The chairman and CEO of voice recognition pioneer Nuance Communications confirmed for the first time this past week that his company's technology powers Apple's Siri voice-enabled virtual
assistant. He also forecast the coming of cross-platform voice agents.
Paul Ricci, interviewed at The Wall Street Journal's D11 technology conference in the Los Angeles area, acknowledged this poorly kept secret, and noted that his company's technology is used in Siri both on the client side as well on the back end.
Ricci added that Nuance's technology is not being used in Google's voice recognition software, although it is being used on some other Android devices, such as Samsung's S Voice and HTC's virtual assistant. Ricci pointed out that the natural language processing for Siri originally began with the technology that Apple acquired when it bought the company by that name in 2010.
He predicted that voice agents will become even better at "command and control" of a device, learning from users' habits and preferences and becoming better at recognizing context and situations.

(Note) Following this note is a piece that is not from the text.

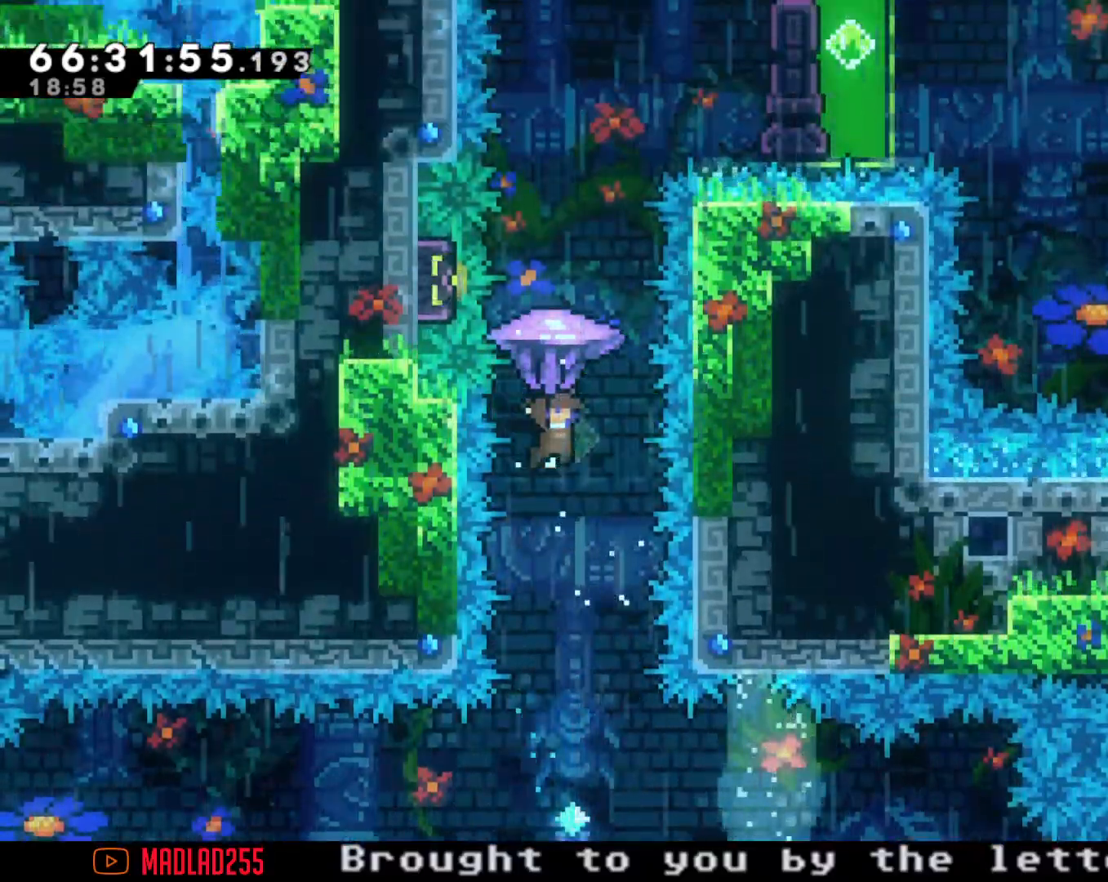
{"buttons": ["X"], "left_stick": "up", "right_stick": "center", "events": [[133, "left_stick", "left"], [167, "R2", "up"], [234, "left_stick", "center"], [384, "left_stick", "up"], [400, "X", "down"]]}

He also envisioned that virtual assistants will become available across platforms, so that, for instance, you can continue a "conversation" with a specific voice agent as you move from your TV to your phone to your tablet.
In fact, Ricci said, he could envision microphones as standard components in a home, so that your voice agent can react to your voice-delivered commands for your appliances.
Nuance has seen the future for some time now. Ricci noted that the company had been showing examples of Star Trek's voice-recognizing, omniscient computer during its early presentations, when its only products were Dragon Naturally Speaking speech-to-text and various call center applications. In addition to embedding technology for Siri and other advanced smartphone voice agents, Nuance's products now include the Swype predictive keyboard.
Aside from working better in noisy environments, Ricci said that the main areas for improvements in today's speech recognition are cognition -- understanding all the nuances, so to speak, that go into common speech in common situations, not to mention the complexities of uncommon contexts.
With voice agents becoming more widely available in smartphones and game consoles such as Microsoft's Xbox, Ricci said he expects to see the technology become common and built-in on other platforms, such as TVs and cars, where it currently exists but is rare and non-standard. In moving "devices" like cars, the client needs to be robust, since the major processing that takes place on the back end cannot always be relied upon, a fact that Ricci noted.
One possible expansion area for Nuance is login via voice. Earlier this month, for instance, it released the results of two surveys it conducted, which found that 85 percent of users are dissatisfied with current authentication methods, and that 90 percent would be eager to use voice biometric solutions for logins. Voice biometrics are intended to provide secure authentication through a user's unique voiceprint.